• [Fragmento de página]:
▼
En ocasiones padezco de arrebatos por el orden que pago con los objetos que se distribuyen por el salón de mi casa y que no terminan de encontrar acomodo. No sé si habéis tenido esta experiencia. Si, como yo, sois medio ordenados, es decir, tenéis una voluntad de que las cosas a vuestro alrededor ocupen un lugar bajo la luz de la armonía y lo conseguís solo a medias, entenderéis de qué estoy hablando,

Como os iba diciendo, en ocasiones me encuentro en medio de esos arrebatos por el orden de los que soy víctima, con un objeto entre las manos que no sé cómo ubicar, puede ser una figura de jade o una tira de cobre de la que ya no recuerdo su uso e incluso un calcetín desparejado que aguarda un encuentro con su gemelo que nunca se producirá. Enigma del que aún no se han ocupado suficientemente los sociólogos.
▲
• [Tarea]:
Prolonga el texto sobre los arrebatos por ordenar el salón a partir de su última frase. No se necesita el material para nada.

• [Material proporcionado]:
▼
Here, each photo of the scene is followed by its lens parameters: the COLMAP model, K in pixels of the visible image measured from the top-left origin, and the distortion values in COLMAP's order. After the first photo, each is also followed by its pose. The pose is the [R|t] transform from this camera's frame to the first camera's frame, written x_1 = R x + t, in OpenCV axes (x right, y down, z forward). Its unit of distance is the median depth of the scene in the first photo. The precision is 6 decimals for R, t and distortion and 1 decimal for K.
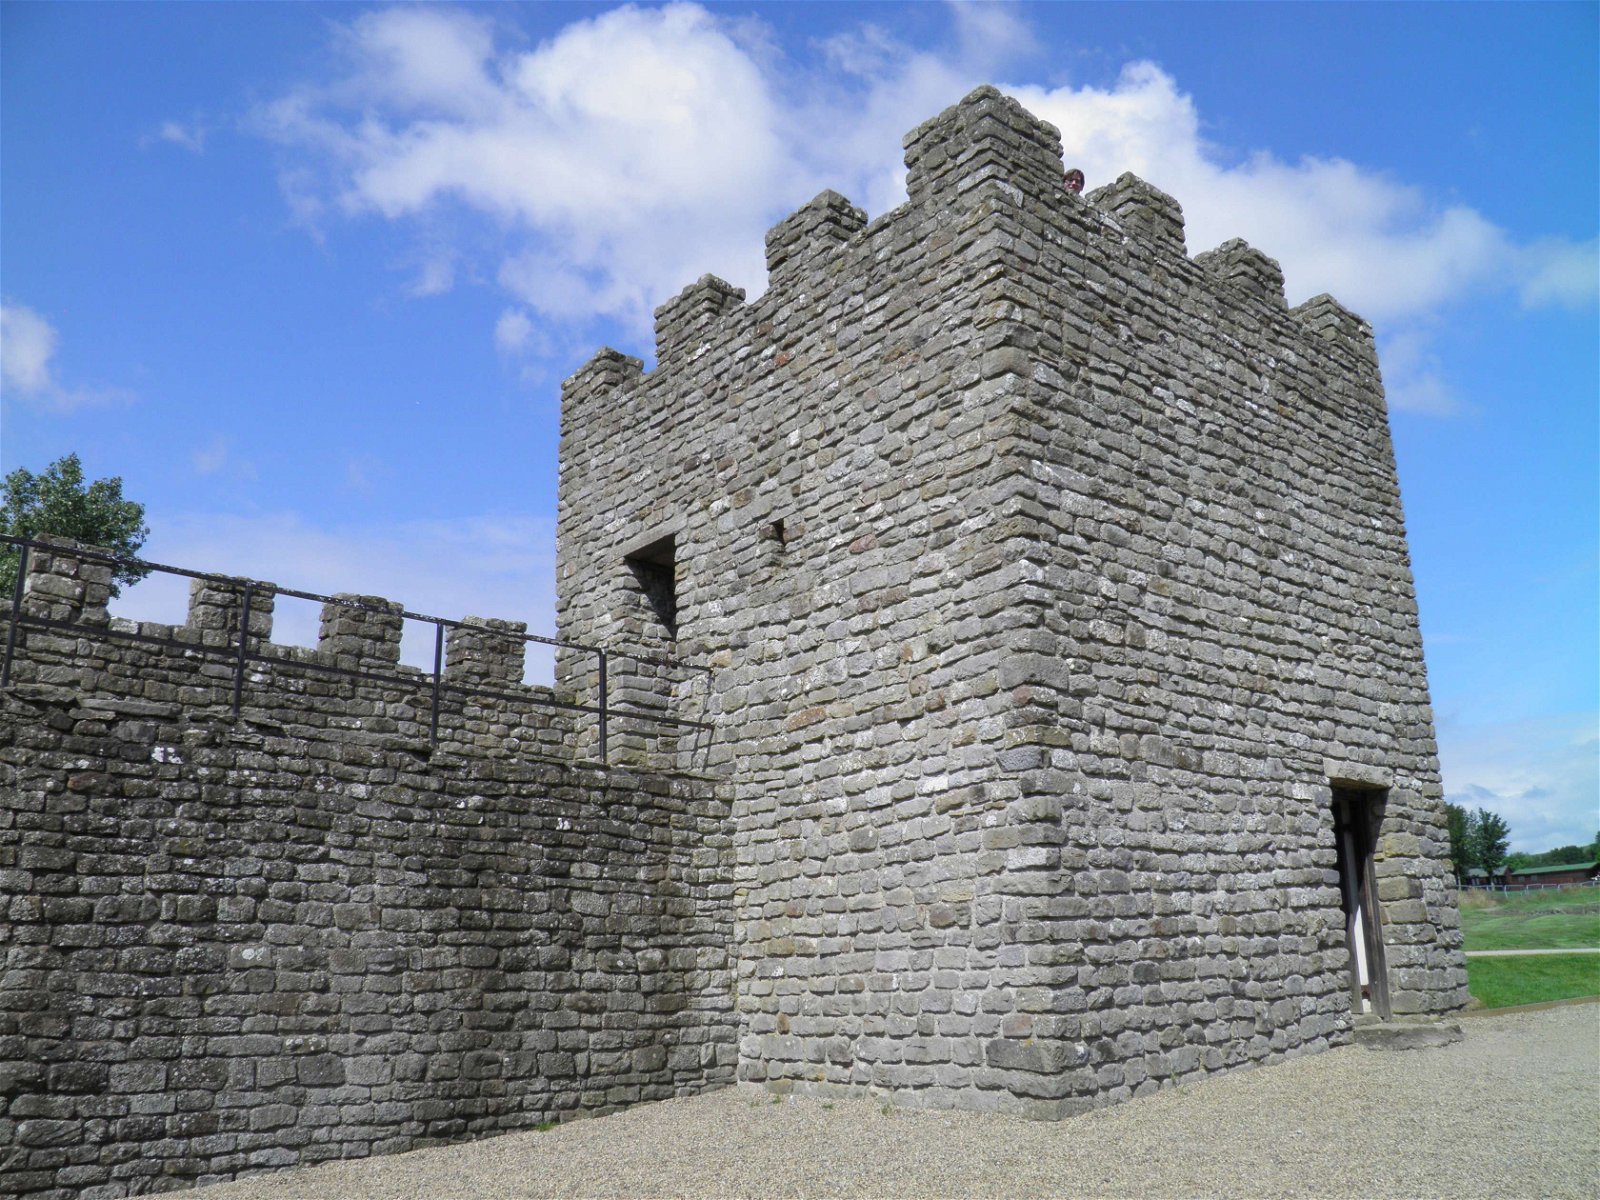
lens RADIAL K [[1354.8, 0, 800.0], [0, 1354.8, 600.0], [0, 0, 1]] dist [-0.163235, 0.135408]
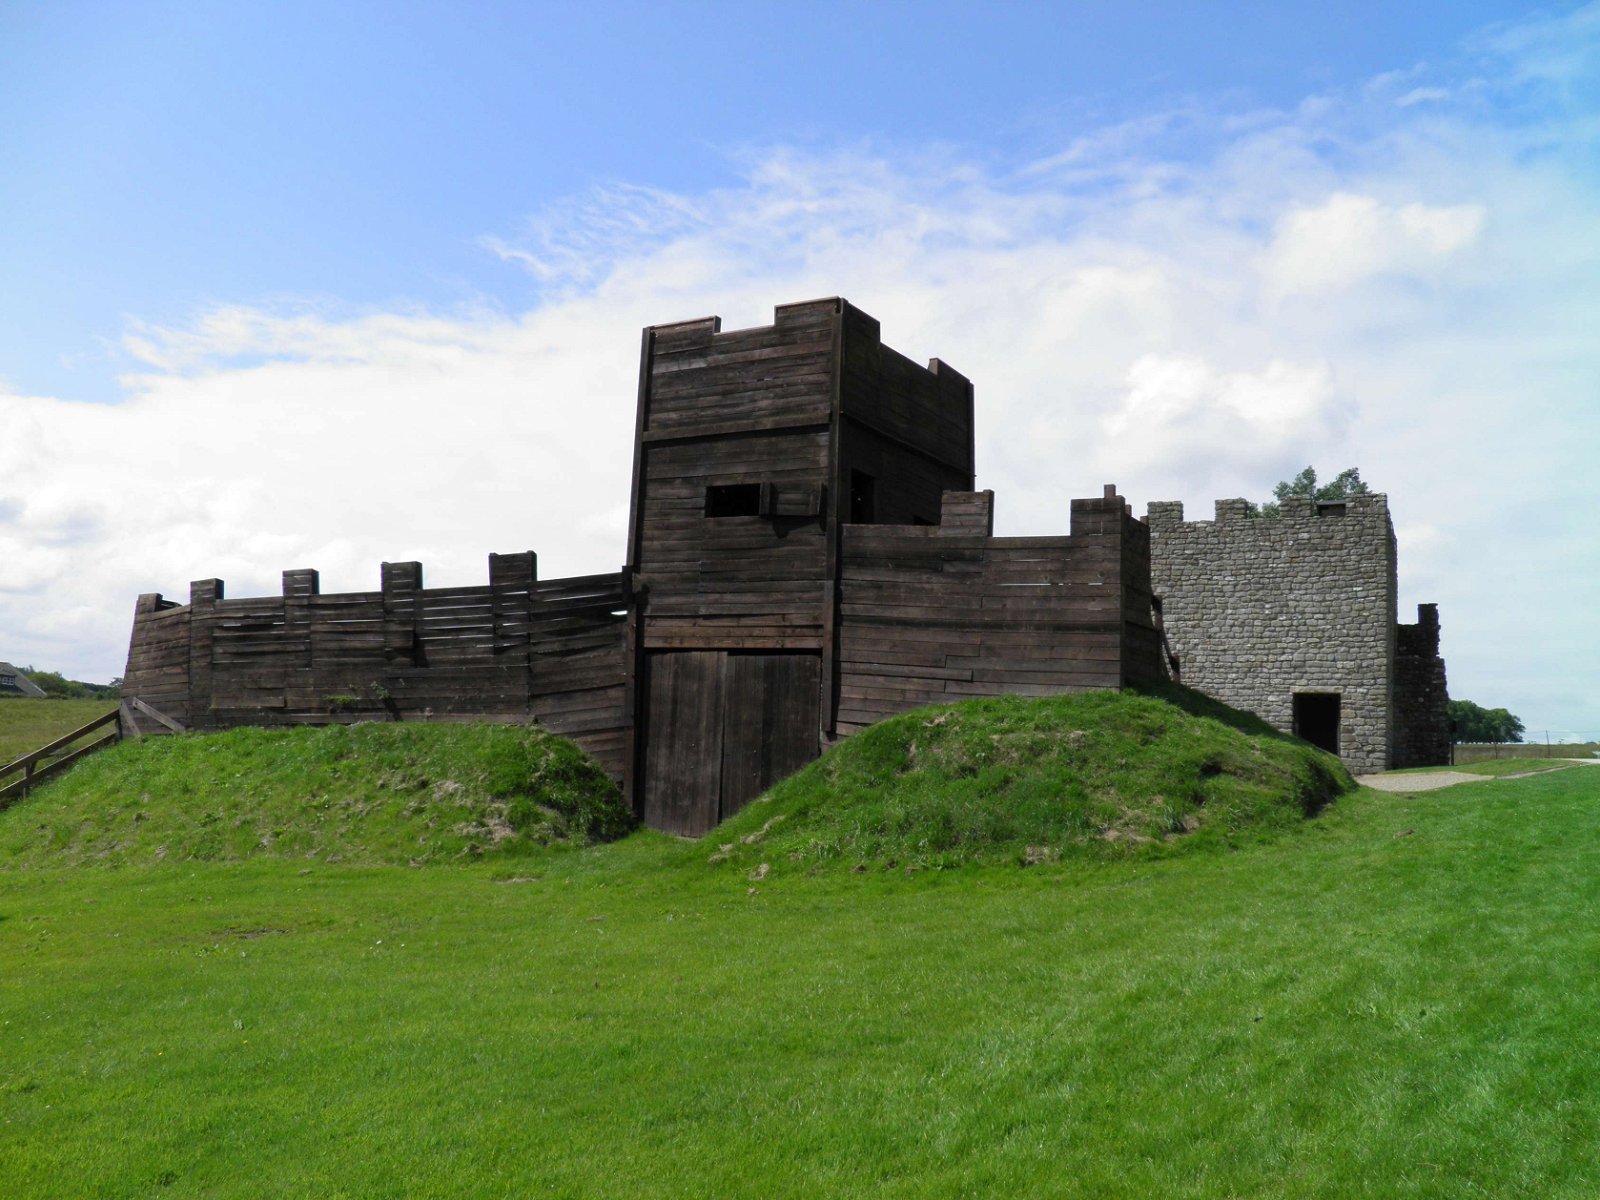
lens RADIAL K [[1354.8, 0, 800.0], [0, 1354.8, 600.0], [0, 0, 1]] dist [-0.163235, 0.135408]
pose [[0.382992, -0.074775, -0.920720, 3.007817], [0.203675, 0.979025, 0.005212, -0.342441], [0.901018, -0.189524, 0.390189, -1.243588]]
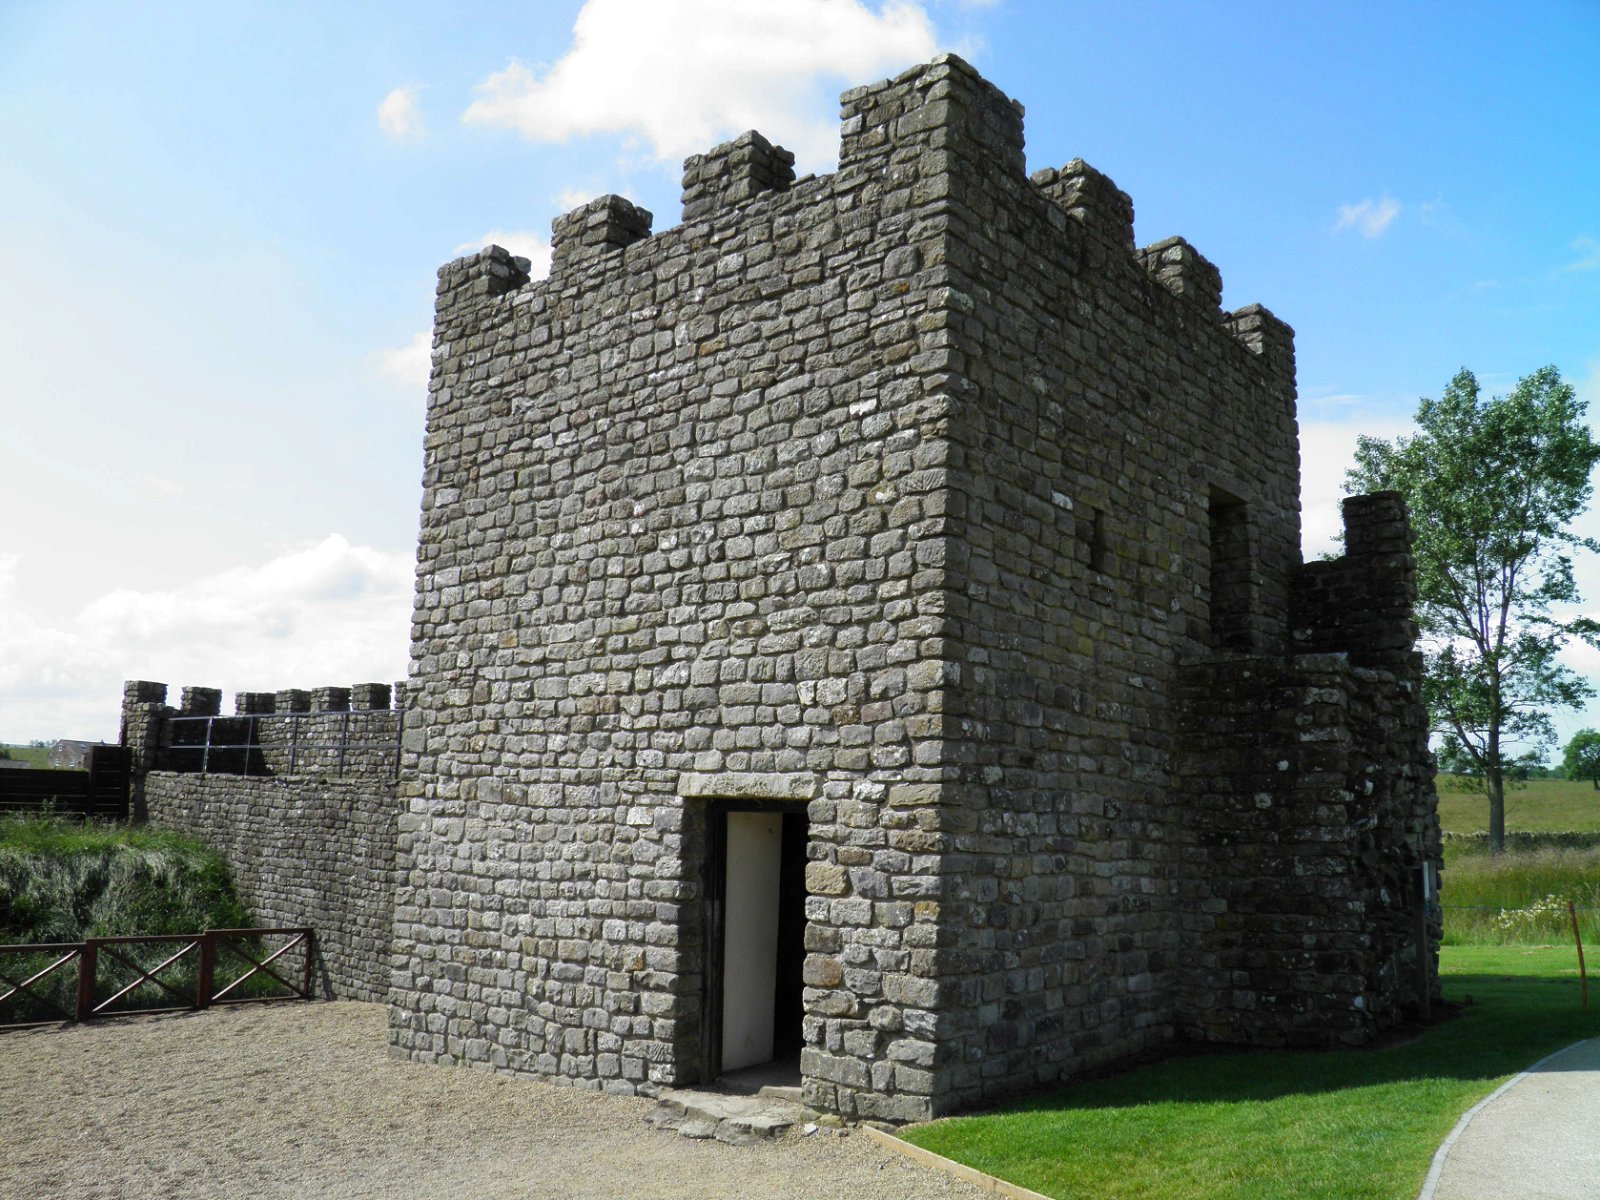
lens RADIAL K [[1354.8, 0, 800.0], [0, 1354.8, 600.0], [0, 0, 1]] dist [-0.163235, 0.135408]
pose [[0.147643, -0.130449, -0.980400, 1.400220], [0.247655, 0.964561, -0.091046, 0.119633], [0.957533, -0.229358, 0.174717, 1.034531]]
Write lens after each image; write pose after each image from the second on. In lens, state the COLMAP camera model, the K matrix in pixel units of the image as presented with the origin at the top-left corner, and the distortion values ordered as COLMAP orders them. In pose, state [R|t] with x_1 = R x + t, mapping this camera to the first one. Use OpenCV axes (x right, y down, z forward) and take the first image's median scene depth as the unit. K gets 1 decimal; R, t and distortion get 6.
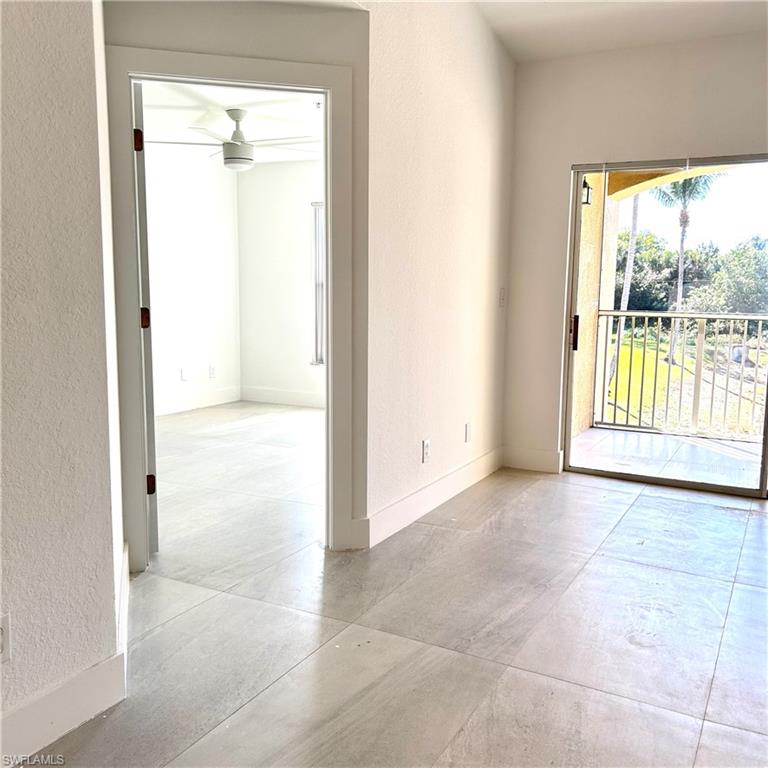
lens RADIAL K [[761.7, 0, 396.4], [0, 761.7, 383.4], [0, 0, 1]] dist [0.057686, -0.012712]
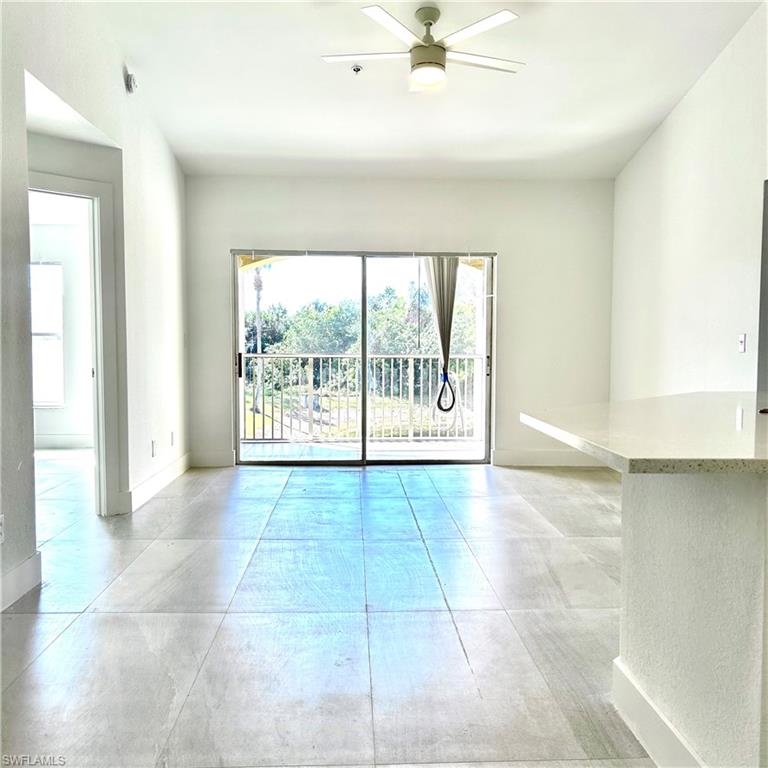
lens RADIAL K [[761.7, 0, 396.4], [0, 761.7, 383.4], [0, 0, 1]] dist [0.057686, -0.012712]
pose [[0.857276, -0.037207, 0.513511, -0.221611], [0.076439, 0.995530, -0.055479, 0.061925], [-0.509151, 0.086813, 0.856288, -0.323773]]
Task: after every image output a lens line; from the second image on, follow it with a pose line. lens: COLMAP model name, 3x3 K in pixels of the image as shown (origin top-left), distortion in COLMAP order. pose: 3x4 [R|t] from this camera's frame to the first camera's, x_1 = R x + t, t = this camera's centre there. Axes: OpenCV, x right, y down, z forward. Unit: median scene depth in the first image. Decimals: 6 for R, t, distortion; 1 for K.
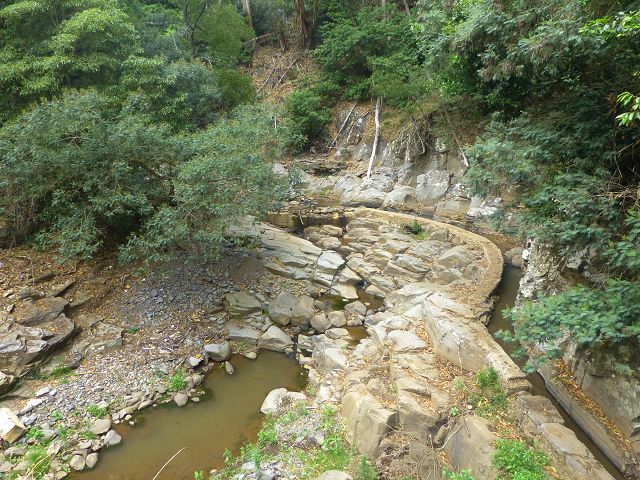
lens RADIAL K [[451.4, 0, 321.8], [0, 451.4, 238.3], [0, 0, 1]] dist [-0.007351, -0.009849]
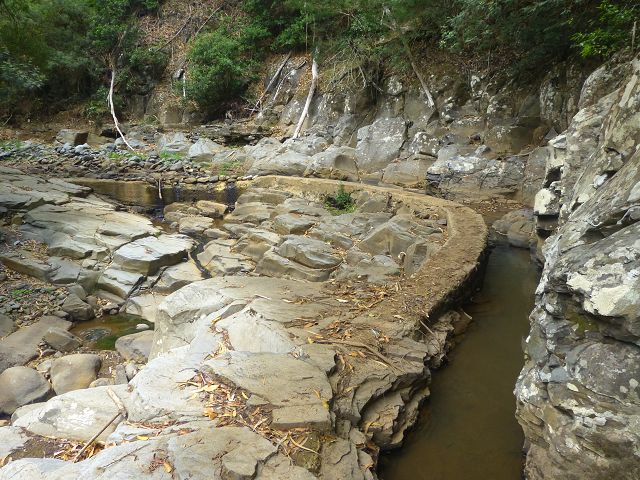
lens RADIAL K [[451.4, 0, 318.3], [0, 451.4, 241.7], [0, 0, 1]] dist [-0.007351, -0.009849]
pose [[0.999958, -0.008651, 0.003159, 0.161208], [0.008765, 0.999231, -0.038221, 0.050199], [-0.002826, 0.038248, 0.999264, 0.383568]]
▲
• [Resultado]:
Esta suerte de objetos suelen terminar en algún cajón de concentración aguardando ese otro arrebato que me da de tirar las cosas a la basura. En ese tiempo la orfandad de esos enseres se ha prolongado a pesar de que he vuelto a tenerlos entre las manos para ver si una iluminación me decía cuál es su lugar de residencia, aclaro que sin éxito. Y así es como en mi casa se acumulan trastos sin ninguna función, que lejos de ser invisibles, hacen lo posible por recordarme que hay cosas que no sé dónde colocar, que tal vez nadie sepa, que no hay estantería en el universo que pueda acogerlos y donde queden bien.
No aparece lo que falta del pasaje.